> **Work to be completed**:
Look through the material below and report every line that includes "Payment".
---------- The records
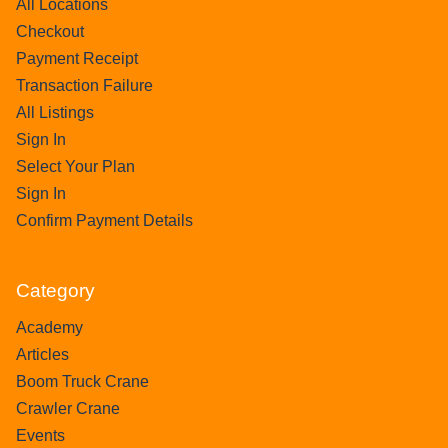
All Locations
Checkout
Payment Receipt
Transaction Failure
All Listings
Sign In
Select Your Plan
Sign In
Confirm Payment Details
Category
Academy
Articles
Boom Truck Crane
Crawler Crane
Events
--------------------
> **Task answer**:
Payment Receipt
Confirm Payment Details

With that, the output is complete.